WORK TO BE COMPLETED
Only one portion of the data is to be written out: from the line bearing "left elbow: (1631, 342, -23)" through the line bearing "right elbow: (776, 1033, -15)". Write it exactly as it appears.

MATERIAL PROVIDED
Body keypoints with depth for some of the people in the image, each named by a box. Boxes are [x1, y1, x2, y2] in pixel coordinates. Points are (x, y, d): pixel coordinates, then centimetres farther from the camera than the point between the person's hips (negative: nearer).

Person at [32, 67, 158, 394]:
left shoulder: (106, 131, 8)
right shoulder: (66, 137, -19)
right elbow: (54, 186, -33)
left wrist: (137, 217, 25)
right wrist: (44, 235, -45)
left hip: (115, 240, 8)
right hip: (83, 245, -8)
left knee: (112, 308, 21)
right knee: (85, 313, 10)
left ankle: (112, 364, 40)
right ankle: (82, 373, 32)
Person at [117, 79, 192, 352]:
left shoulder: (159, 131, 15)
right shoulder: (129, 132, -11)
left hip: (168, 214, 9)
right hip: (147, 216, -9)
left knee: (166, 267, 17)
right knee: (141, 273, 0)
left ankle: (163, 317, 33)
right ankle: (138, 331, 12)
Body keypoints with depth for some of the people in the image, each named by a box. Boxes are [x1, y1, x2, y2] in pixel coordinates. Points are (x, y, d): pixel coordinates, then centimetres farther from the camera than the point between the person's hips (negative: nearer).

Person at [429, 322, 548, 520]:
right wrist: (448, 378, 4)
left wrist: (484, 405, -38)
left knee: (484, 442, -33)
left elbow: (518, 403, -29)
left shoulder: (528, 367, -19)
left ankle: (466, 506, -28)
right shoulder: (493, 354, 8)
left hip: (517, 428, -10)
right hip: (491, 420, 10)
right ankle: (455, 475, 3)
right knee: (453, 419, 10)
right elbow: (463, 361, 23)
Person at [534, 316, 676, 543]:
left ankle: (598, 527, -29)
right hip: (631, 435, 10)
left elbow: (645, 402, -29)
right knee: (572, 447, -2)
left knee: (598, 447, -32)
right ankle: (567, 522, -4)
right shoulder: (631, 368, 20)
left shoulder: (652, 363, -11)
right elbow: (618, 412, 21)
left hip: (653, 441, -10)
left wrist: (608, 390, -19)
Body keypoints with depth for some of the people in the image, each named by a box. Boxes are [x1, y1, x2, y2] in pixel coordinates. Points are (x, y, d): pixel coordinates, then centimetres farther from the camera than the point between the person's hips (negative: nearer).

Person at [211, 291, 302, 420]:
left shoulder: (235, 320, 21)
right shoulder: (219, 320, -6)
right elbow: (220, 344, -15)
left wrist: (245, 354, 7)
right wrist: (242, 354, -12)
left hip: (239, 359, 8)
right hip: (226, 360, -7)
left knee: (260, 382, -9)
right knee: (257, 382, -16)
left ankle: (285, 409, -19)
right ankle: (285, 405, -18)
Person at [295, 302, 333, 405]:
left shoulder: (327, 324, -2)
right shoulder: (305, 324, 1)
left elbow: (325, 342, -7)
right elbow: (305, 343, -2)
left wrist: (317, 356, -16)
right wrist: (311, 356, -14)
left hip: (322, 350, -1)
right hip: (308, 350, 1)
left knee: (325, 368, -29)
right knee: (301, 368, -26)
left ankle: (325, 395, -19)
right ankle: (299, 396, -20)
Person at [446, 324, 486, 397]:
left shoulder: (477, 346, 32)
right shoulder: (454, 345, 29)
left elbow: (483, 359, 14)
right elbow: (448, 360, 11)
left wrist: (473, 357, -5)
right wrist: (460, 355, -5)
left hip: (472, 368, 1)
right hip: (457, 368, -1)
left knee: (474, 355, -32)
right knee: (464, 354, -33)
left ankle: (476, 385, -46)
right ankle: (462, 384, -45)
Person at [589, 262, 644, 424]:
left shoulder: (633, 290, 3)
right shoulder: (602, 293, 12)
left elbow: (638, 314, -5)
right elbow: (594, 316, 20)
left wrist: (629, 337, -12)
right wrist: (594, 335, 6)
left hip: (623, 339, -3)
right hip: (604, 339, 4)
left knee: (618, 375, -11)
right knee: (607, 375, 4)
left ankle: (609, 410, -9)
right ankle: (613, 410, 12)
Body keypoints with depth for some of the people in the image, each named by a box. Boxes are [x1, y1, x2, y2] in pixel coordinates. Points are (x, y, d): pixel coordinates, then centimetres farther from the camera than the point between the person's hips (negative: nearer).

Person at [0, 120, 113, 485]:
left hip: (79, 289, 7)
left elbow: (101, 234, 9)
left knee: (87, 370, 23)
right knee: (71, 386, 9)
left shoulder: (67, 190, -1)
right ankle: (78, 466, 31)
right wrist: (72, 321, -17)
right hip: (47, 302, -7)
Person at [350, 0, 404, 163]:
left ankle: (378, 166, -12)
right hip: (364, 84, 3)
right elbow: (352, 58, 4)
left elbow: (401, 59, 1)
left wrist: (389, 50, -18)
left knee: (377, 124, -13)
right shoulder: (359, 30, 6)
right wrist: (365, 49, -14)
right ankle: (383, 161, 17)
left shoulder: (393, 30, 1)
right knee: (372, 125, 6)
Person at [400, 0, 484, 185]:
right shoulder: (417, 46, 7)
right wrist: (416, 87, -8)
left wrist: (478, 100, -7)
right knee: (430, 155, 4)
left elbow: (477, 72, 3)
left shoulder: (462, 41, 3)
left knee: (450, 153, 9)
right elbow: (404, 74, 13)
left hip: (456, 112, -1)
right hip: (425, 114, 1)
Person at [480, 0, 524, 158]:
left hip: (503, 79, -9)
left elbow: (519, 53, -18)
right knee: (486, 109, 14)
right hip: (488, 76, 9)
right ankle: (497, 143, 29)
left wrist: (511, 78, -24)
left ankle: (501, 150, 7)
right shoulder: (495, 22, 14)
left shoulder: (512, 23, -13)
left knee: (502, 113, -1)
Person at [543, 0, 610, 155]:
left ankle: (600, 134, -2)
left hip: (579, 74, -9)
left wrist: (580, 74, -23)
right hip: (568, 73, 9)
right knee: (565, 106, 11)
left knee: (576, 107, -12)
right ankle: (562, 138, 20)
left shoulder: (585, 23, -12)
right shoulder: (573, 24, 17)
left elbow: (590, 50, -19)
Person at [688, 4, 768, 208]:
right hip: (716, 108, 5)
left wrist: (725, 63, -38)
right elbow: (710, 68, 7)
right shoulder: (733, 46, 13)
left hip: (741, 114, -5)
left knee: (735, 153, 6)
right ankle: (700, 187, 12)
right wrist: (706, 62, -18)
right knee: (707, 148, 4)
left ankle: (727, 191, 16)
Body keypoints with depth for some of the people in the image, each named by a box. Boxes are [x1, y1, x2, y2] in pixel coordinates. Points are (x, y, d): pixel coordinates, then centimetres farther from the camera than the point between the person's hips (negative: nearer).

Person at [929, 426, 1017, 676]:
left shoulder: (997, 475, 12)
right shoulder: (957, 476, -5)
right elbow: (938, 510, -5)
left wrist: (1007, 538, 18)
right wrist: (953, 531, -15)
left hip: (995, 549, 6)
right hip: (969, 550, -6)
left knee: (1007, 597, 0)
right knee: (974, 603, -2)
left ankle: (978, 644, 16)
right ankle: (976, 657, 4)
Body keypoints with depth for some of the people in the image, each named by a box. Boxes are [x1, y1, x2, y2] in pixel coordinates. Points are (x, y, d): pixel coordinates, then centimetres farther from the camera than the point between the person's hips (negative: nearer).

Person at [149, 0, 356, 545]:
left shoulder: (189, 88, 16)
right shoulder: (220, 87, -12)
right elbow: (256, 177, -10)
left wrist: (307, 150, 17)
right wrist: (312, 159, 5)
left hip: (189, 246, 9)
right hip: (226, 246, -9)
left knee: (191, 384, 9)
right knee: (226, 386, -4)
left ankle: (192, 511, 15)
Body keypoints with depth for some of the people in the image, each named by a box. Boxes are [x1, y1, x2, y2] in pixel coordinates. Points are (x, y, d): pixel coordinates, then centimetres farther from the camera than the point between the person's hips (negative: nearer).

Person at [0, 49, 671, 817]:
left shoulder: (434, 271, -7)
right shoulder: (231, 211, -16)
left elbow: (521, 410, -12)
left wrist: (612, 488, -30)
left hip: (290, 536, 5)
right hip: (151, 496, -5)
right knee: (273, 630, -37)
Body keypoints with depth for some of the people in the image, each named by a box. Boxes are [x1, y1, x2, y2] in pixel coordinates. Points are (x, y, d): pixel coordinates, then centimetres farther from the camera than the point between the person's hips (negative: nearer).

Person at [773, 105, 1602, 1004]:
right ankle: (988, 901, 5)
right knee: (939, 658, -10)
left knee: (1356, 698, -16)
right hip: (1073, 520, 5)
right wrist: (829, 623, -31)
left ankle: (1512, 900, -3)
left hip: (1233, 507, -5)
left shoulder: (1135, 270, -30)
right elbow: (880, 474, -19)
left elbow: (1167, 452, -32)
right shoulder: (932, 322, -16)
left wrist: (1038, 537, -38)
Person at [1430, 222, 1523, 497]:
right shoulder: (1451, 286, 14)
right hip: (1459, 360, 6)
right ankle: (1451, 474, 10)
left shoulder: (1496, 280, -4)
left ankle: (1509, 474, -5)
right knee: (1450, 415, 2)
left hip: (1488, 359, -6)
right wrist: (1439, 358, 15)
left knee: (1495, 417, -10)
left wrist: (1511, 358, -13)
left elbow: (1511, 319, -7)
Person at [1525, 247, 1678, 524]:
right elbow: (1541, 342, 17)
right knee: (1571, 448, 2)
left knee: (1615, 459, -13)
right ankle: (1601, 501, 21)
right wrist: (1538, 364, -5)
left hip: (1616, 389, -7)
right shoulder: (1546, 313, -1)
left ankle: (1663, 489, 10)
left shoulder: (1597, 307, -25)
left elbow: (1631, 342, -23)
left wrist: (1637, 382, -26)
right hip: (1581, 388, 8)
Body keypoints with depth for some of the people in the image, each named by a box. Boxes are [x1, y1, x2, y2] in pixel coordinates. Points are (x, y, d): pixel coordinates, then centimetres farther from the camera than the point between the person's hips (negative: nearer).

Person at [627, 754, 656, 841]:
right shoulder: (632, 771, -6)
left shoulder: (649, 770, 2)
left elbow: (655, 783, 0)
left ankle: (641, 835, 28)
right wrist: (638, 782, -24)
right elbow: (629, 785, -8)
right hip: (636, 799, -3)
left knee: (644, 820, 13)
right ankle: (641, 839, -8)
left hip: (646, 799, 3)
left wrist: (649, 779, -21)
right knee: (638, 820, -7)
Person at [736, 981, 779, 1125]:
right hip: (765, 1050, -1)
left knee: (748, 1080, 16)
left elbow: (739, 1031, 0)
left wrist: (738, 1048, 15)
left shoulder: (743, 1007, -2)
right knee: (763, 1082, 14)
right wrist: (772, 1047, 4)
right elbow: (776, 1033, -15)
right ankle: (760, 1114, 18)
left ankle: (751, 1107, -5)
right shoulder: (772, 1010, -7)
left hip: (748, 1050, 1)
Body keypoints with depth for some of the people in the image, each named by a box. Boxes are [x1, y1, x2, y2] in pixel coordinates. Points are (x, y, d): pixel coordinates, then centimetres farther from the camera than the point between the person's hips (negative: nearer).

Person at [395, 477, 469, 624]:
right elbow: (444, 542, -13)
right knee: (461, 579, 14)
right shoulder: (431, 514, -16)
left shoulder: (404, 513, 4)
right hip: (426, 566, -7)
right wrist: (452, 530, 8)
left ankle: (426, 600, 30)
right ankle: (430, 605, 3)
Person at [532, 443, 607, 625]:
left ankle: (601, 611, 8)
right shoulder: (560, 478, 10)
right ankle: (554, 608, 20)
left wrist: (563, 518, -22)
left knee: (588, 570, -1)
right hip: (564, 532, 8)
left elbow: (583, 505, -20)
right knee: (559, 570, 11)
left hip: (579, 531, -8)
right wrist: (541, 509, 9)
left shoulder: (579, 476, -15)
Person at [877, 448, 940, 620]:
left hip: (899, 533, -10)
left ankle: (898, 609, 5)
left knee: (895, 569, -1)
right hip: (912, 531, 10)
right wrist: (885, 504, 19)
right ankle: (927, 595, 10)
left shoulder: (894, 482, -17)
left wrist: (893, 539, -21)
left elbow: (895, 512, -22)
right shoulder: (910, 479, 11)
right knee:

ANSWER SECTION
left elbow: (1631, 342, -23)
left wrist: (1637, 382, -26)
right hip: (1581, 388, 8)
Body keypoints with depth for some of the people in the image, each named by a box. Boxes are [x1, y1, x2, y2] in pixel coordinates. Points are (x, y, d): pixel coordinates, then centimetres farther from the camera than the point between the person's hips (negative: nearer).

Person at [627, 754, 656, 841]:
right shoulder: (632, 771, -6)
left shoulder: (649, 770, 2)
left elbow: (655, 783, 0)
left ankle: (641, 835, 28)
right wrist: (638, 782, -24)
right elbow: (629, 785, -8)
right hip: (636, 799, -3)
left knee: (644, 820, 13)
right ankle: (641, 839, -8)
left hip: (646, 799, 3)
left wrist: (649, 779, -21)
right knee: (638, 820, -7)
Person at [736, 981, 779, 1125]:
right hip: (765, 1050, -1)
left knee: (748, 1080, 16)
left elbow: (739, 1031, 0)
left wrist: (738, 1048, 15)
left shoulder: (743, 1007, -2)
right knee: (763, 1082, 14)
right wrist: (772, 1047, 4)
right elbow: (776, 1033, -15)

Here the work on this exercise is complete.